Holy Cross Wilderness

July 2, 2020

Destination: Porcupine Lake Today's Miles: 11.90

Start Location: Tennessee Pass Trip Miles: 150.50



Today’s hike up Tennessee Pass and into the Holy Cross Wilderness was spectacular. After following the trail alongside the highway for a while we cross over and skirted the edge of a large high mountain meadow.

It was a chilly morning, we could see our breath and there was frost in the meadow. We made good time and enjoyed the large mountains looming ahead. Gradually we worked our way up to an old railroad bed which took us past some interesting, large ovens once used to cook ore for mining. Shortly beyond that we arrived at the Tennessee Pass trail head.

Here we turned, heading towards the Holy Cross Wilderness 6.5 miles ahead the sign said. This part of the trip was awesome! The forest was enchantingly beautiful. Gradual dips and rises were punctuated by big mountain views. We stopped for a minute and enjoyed a wooden swing before continuing on. There are huts (more like houses) for rent in the area and we saw a couple of people - but not many.


One man we ran into was an older gentleman northbound on the CDT who still carried his ice axe and climbing gear. He said he had to turn around and go back 17 miles because he could not get over a pass on the west collegiate route. He said he even caused a small avalanche. Of course we had interest in this news but as he reminded us it was 10 days old so current conditions have surely improved.


Soon we were climbing higher and higher along this stretch until reaching the wilderness boundary. We had been traveling up a side drainage for a while now and we could tell we were gaining on our destination – Porcupine Lake. Yesterday we had a longer than planned day so today we were going to quit a little early and enjoy the high mountain lake.


I knew we would be in for a bit of a climb and sure enough – just after entering the wilderness the real climbing began. It took some time but we were hurried along by the numerous mosquitoes that had joined our ascent.

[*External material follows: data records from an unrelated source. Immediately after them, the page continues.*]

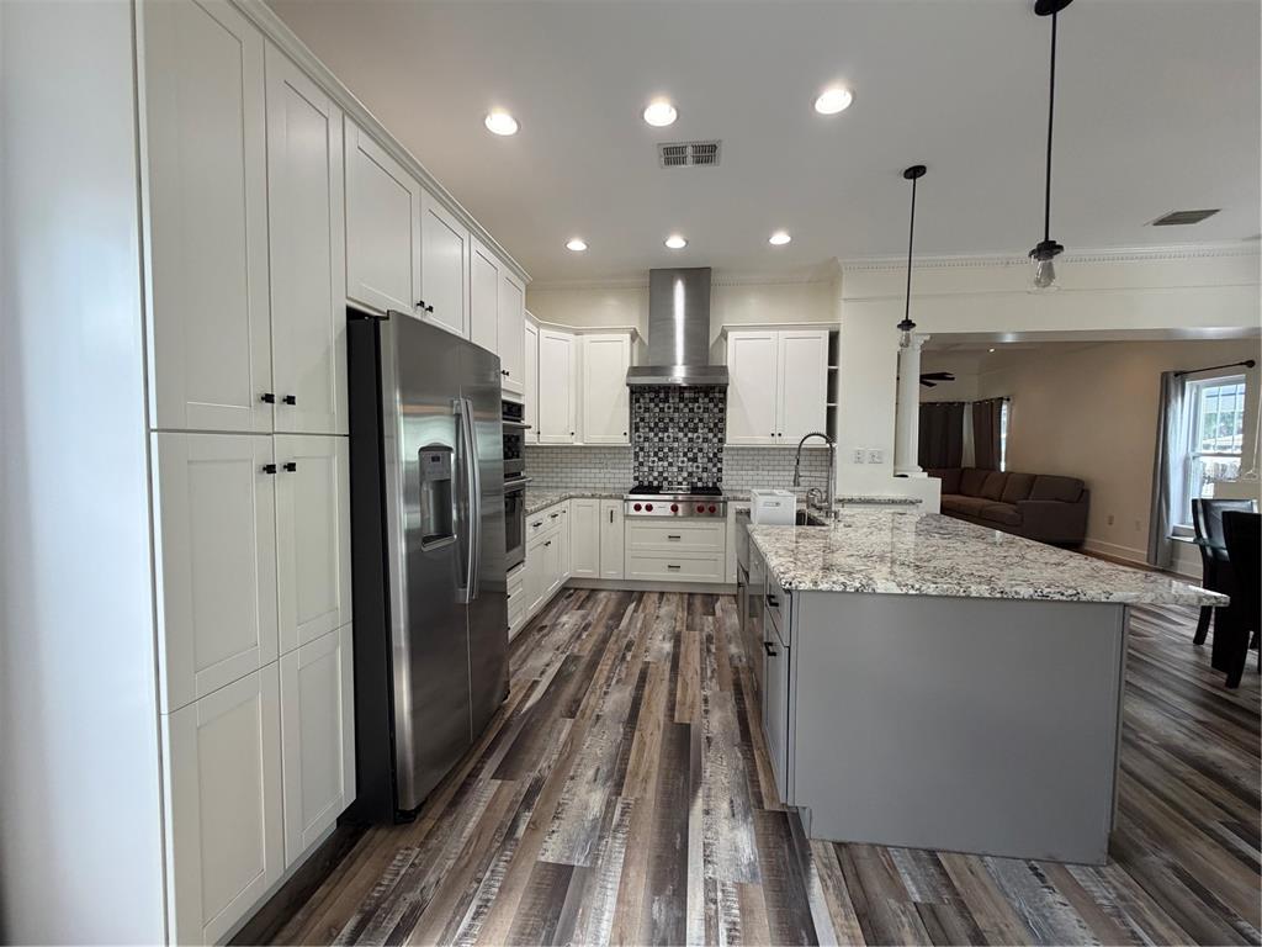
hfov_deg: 102.1
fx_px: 510
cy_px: 474
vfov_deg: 85.7
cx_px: 631
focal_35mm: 14
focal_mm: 2.22
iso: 250
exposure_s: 1/120
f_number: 2.2
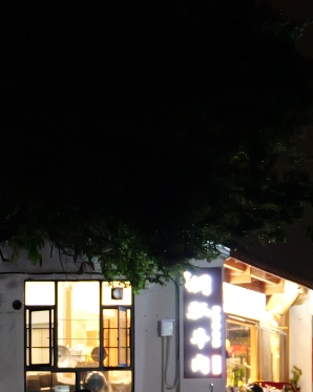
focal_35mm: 133
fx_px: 1541
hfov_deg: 10.9
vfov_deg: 14.1
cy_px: 469
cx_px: -231
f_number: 2.8
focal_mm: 33
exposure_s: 1/60
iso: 5000
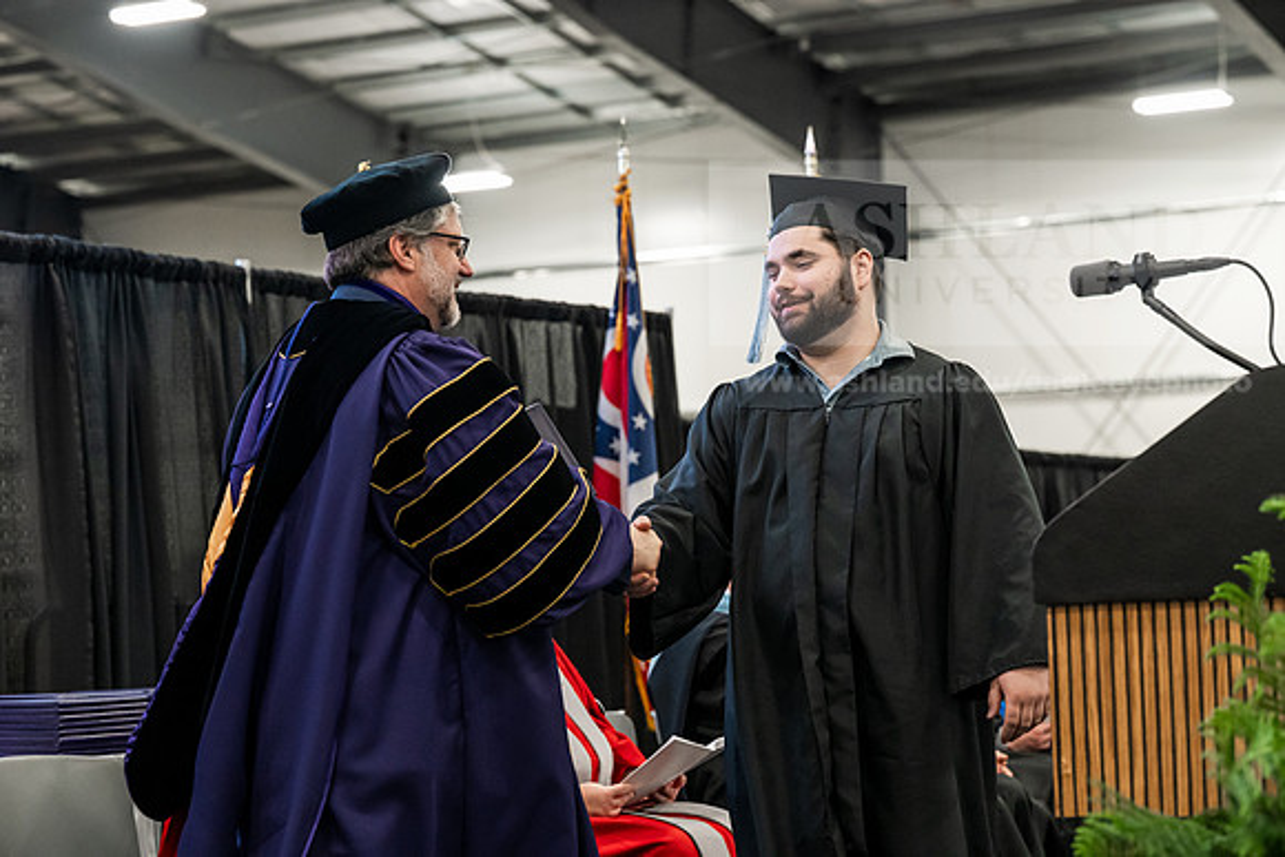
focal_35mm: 86
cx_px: 642
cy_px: 428
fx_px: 3070
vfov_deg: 15.9
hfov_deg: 23.6
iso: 4000
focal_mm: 86
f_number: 4.5
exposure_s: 1/200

They were insanely bad. Not so much if you kept moving but with such a steep grade stops were in inevitable. Any more than three breaths and you were swarmed.


Soon enough we were at the top gasping at the views before us. Another 1/10 of a mile and we were walking up to Porcupine Lake.

There were a few people picnicking on a large smooth rock. They had arrived from the other direction on horseback. Only one side of the lake had any camping opportunities and that was up in the trees. The other side of the lake was a rocky bench. We set out to find the flattest spot possible.


The flat spot turned out to be at the far end of the lake which was out in the open and had a spectacular view of both the lake and Mt. Galena towering behind. We went to work setting up the tent.

Oh the mosquitoes. They were so bad we put on our rain gear to keep them at bay. Still, they swarmed us so intensely before long I retreated to the hot tent rather than continue the torture.


Through the mesh of the tent I noticed several other hikers drifting in and going through the same process we had gone through earlier looking for a camp spot. Most picked spots on the hill in the trees.

We turned in early and were planning to get an early jump on the day tomorrow.